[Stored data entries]
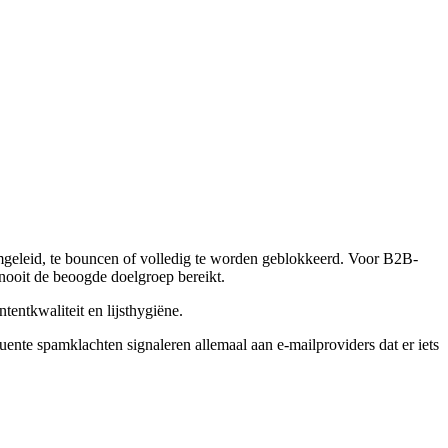
mgeleid, te bouncen of volledig te worden geblokkeerd. Voor B2B-
nooit de beoogde doelgroep bereikt.
ontentkwaliteit en lijsthygiëne.
ente spamklachten signaleren allemaal aan e-mailproviders dat er iets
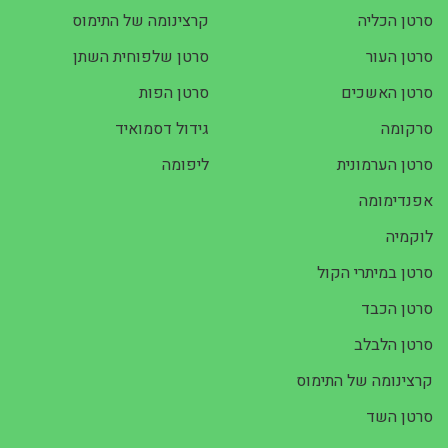
סרטן הכליה
קרצינומה של התימוס
סרטן העור
סרטן שלפוחית השתן
סרטן האשכים
סרטן הפות
סרקומה
גידול דסמואיד
סרטן הערמונית
ליפומה
אפנדימומה
לוקמיה
סרטן במיתרי הקול
סרטן הכבד
סרטן הלבלב
קרצינומה של התימוס
סרטן השד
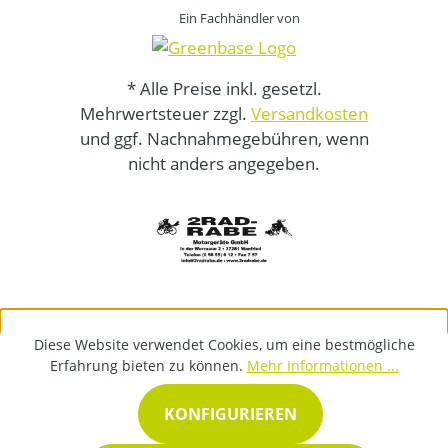
Ein Fachhändler von
* Alle Preise inkl. gesetzl.
Mehrwertsteuer zzgl.
Versandkosten
und ggf. Nachnahmegebühren, wenn
nicht anders angegeben.
Diese Website verwendet Cookies, um eine bestmögliche
Erfahrung bieten zu können.
Mehr Informationen ...
KONFIGURIEREN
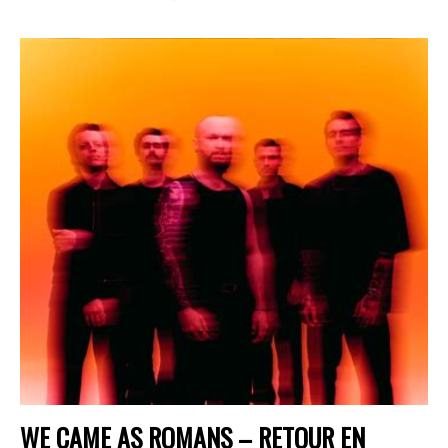
WE CAME AS ROMANS – RETOUR EN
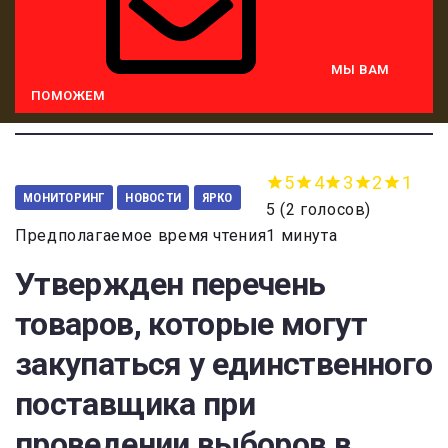
МЫ ВАМ
ПОМОЖЕМ
5
4
3
2
1
МОНИТОРИНГ
НОВОСТИ
ЯРКО
5
(
2 голосов
)
Предполагаемое время чтения1 минута
Утвержден перечень
товаров, которые могут
закупаться у единственного
поставщика при
проведении выборов в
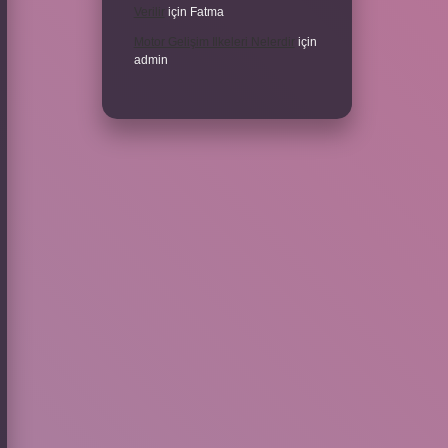
Verilir
için
Fatma
Motor Gelişim Ilkeleri Nelerdir
için
admin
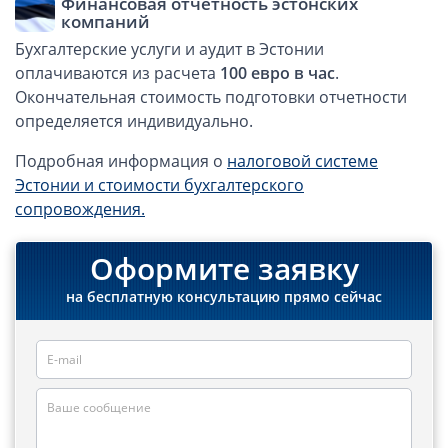
Финансовая отчетность эстонских
компаний
Бухгалтерские услуги и аудит в Эстонии
оплачиваются из расчета
100 евро в час
.
Окончательная стоимость подготовки отчетности
определяется индивидуально.
Подробная информация о
налоговой системе
Эстонии и стоимости бухгалтерского
сопровождения.
Оформите заявку
на бесплатную консультацию прямо сейчас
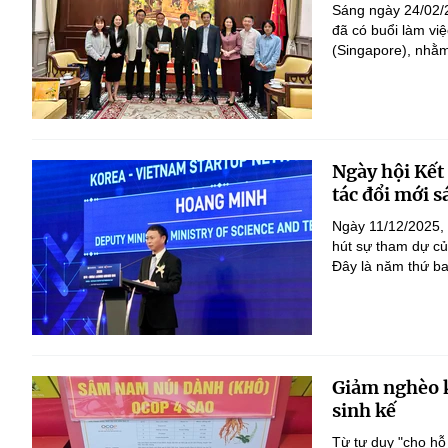
Sáng ngày 24/02/
đã có buổi làm vi
(Singapore), nhằm
Ngày hội Kết
tác đổi mới 
Ngày 11/12/2025, 
hút sự tham dự củ
Đây là năm thứ ba 
Giảm nghèo k
sinh kế
Từ tư duy "cho hỗ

**Work to complete**
Reproduce, line for line, the part of the listing above that runs from the line containing "Sáng ngày 24/02/" through the end of the listing, including both ends.

**Answer below**
Sáng ngày 24/02/
đã có buổi làm vi
(Singapore), nhằm
Ngày hội Kết
tác đổi mới 
Ngày 11/12/2025, 
hút sự tham dự củ
Đây là năm thứ ba 
Giảm nghèo k
sinh kế
Từ tư duy "cho hỗ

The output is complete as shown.